Mining Interesting Subgraphs by Output Space Sampling
Mohammad Al Hasan’s dissertation was the winner of the SIGKDD Ph.D. Dissertation Award.
From the dissertation:
Output space sampling is an entire paradigm shift in frequent pattern mining (FPM) that holds enormous promise. While traditional FPM strives for completeness, OSS targets to obtain a few interesting samples. The definition of interestingness can be very generic, so user can sample patterns from different target distributions by choosing different interestingness functions. This is very beneficial as mined patterns are subject to subsequent use in various knowledge discovery tasks, like classification, clustering, outlier detection, etc. and the interestingness score of a pattern varies for various tasks. OSS can adapt to this requirement just by changing the interestingness function. OSS also solves pattern redundancy problem by finding samples that are very different from each other. Note that, pattern redundancy hurts any knowledge based system that builds metrics based on the structural similarity of the patterns.

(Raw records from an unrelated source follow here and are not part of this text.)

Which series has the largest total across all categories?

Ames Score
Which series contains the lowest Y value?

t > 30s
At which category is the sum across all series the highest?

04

Nice to see recognition that for some data sets we don’t need (or require) full enumeration of all occurrences.
Something topic map advocates need to remember when proselytizing for topic maps.

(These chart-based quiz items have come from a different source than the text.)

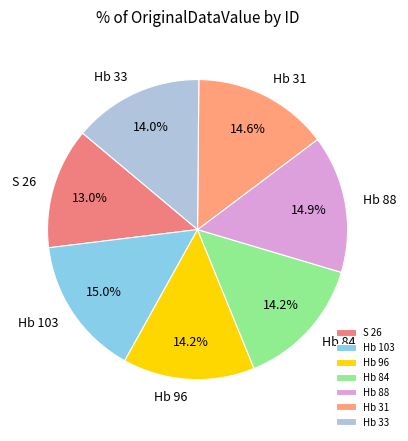

Does Hb 88 represent more than half of the total?

No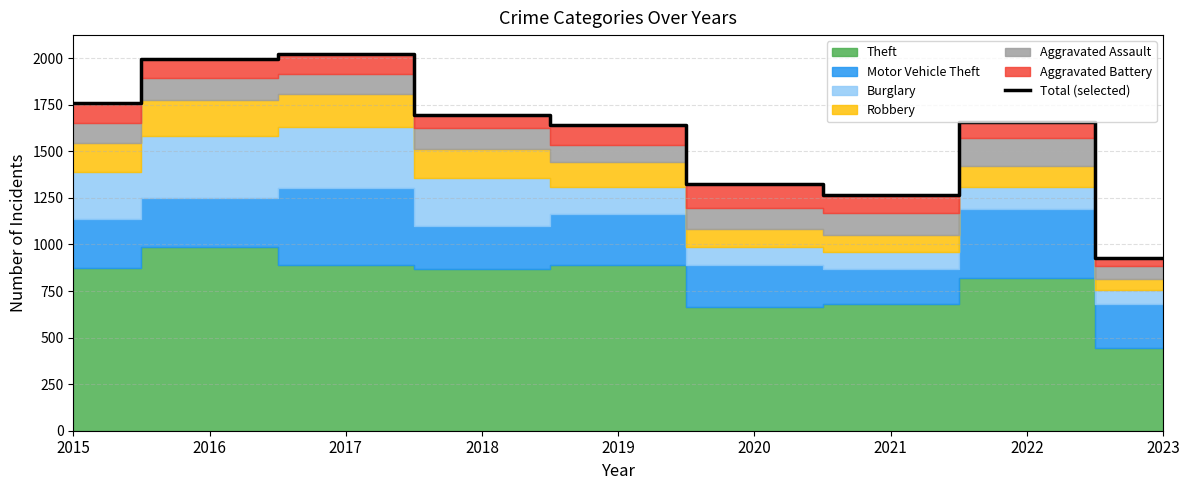

How many points are lower than both their immediate neighbors (excluding endpoints)?

1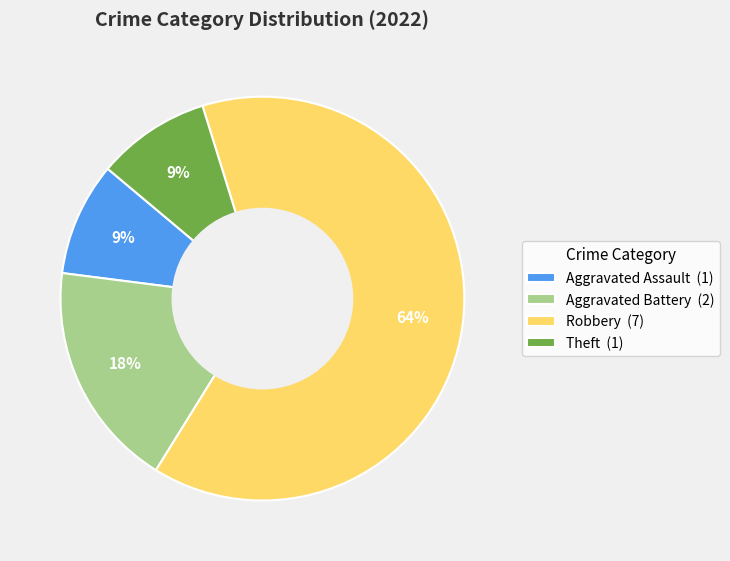

Approximately how many times larger is the value at Aggravated Battery (2) compared to Theft (1)?

2.0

The goal is not all the information known about a subject.
The goal is all the information a user wants about a subject.
Not the same thing.
Questions:
- What criteria of “interestingness” would you apply in gathering data for easy access by your patrons? (3-5 pages, no citations)
- How would you use this technique for authoring and/or testing a topic map? (3-5 pages, not citations. Think of “testing” a topic map as its representativeness of a particular data collection.
- Bibliography of material citing the paper or applying this technique.